Den Sinn dieses Konstruktors versteh ich nicht. Du möchtest vom Benutzer sec entgegennehmen und diese in H und m umrechnen? Java unterstützt soweit ich weiß aber kein Call-By-Reference für simple Datentypen wie int (Objekte dagegen werd immer über Referenzen übergeben). Somit wird dein h = ... auch nicht wieder zurückgegeben. 

Jetzt erklär nochmal bitte, was du vom Benutzer deiner Anwendung erwartest und in welches Format diese Eingabe umgerechnet werden soll.


----------



## Ravenhall (15. Jan 2012)

Also: hier mal ein Beispiel wie es aussehen soll. 
Die Teilwerte für Minuten und Sekunden dürfen nur im Bereich von 0 bis 59 sein, eine negatives Zeitintervall wird durch ein Minus vor dem Stundenwert angegebenen.

Beispiele:
21:34:49 + 4:5:12 = 25:40:1
0:10:5 – 2:8:18 = -1:58:13 

die ersten beiden zahelnwerte sind vom benutzer eingegeben und das ergebnis soll ich berechnen. Und auch so soll die Ausgabe aussehen.
__________
#### Aufgabe 1
Beantworte die folgenden Fragen zum Auszug über die Berechnung von Zeitintervallen in Java.
(a) Welche Art der Parameterübergabe unterstützt Java laut dem Auszug nicht für einfache Datentypen wie int?
(b) In welchem Bereich dürfen die Teilwerte für Minuten und Sekunden liegen?
(c) Wodurch wird ein negatives Zeitintervall angegeben?
#### Aufgabe 2
Schreibe den nächsten Teil des Auszugs über die Berechnung von Zeitintervallen in Java, beginnend nach seinem letzten Satz.

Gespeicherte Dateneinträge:
__________
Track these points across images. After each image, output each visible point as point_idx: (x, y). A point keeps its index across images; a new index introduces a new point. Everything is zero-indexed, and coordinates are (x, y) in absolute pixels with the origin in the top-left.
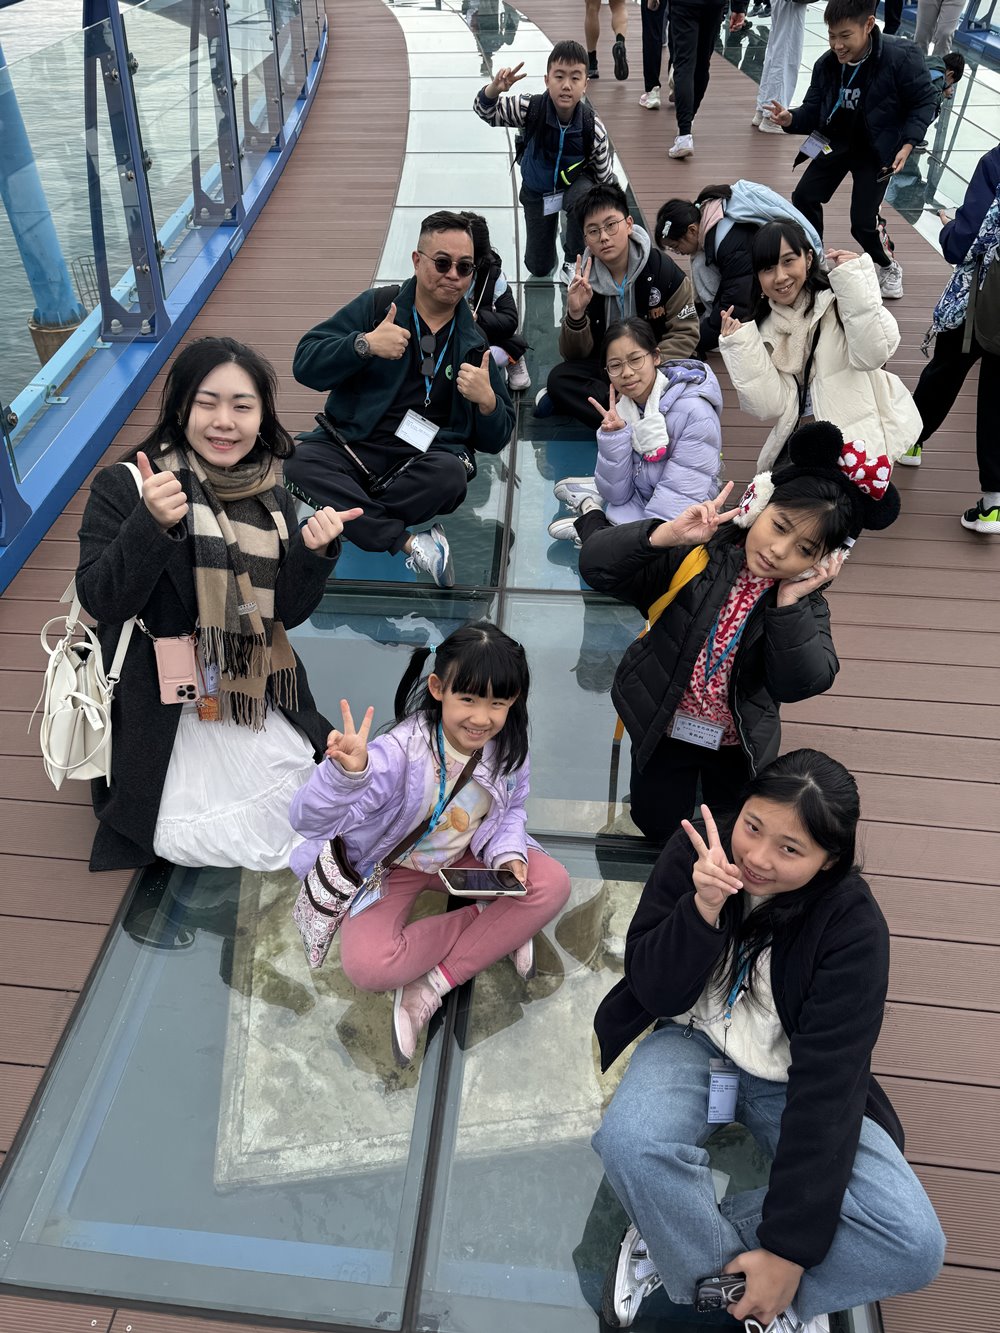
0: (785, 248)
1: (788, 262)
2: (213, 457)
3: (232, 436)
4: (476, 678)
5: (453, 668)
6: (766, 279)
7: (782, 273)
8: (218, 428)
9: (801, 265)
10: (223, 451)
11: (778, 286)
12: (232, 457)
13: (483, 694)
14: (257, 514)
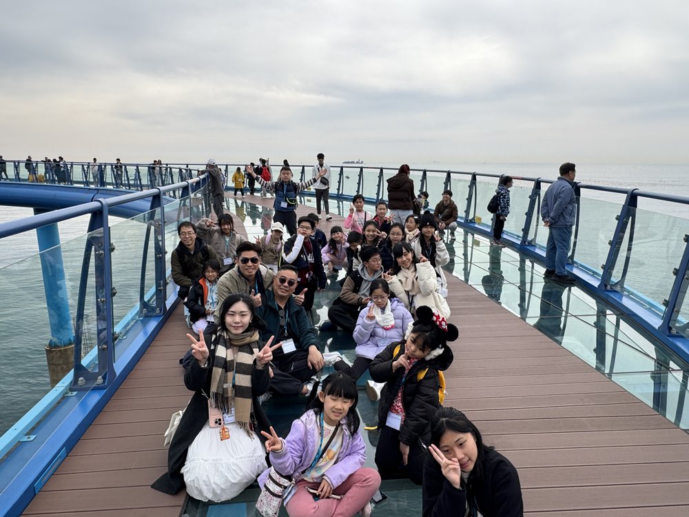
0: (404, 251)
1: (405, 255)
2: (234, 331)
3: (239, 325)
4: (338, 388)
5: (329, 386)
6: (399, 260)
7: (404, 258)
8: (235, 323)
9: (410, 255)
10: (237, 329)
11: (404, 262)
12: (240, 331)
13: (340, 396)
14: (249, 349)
__________
#### Antwortfeld 1
(a) Call-By-Reference
(b) 0 bis 59
(c) Durch ein Minus vor dem Stundenwert

#### Antwortfeld 2
Hatte mich oben falsch ausgedrückt sorry, ich weis leider nicht wie ich ältere Beiträge von mir ändere.


----------



## Final_Striker (15. Jan 2012)

Zeit einlesen und in Sekunden umrechnen. Mit Sekunden kannst du dann rechnen. Anschließend bei der Ausgaben wieder in std, min und sek zurück umrechnen.


----------



## Ravenhall (15. Jan 2012)

So ich hab das mal versucht nochmal zu machen. Also soweit bin ich jetzt. Leider spuckt mir JGrasp immer eine Fehlermeldung in der ersten Zeile aus.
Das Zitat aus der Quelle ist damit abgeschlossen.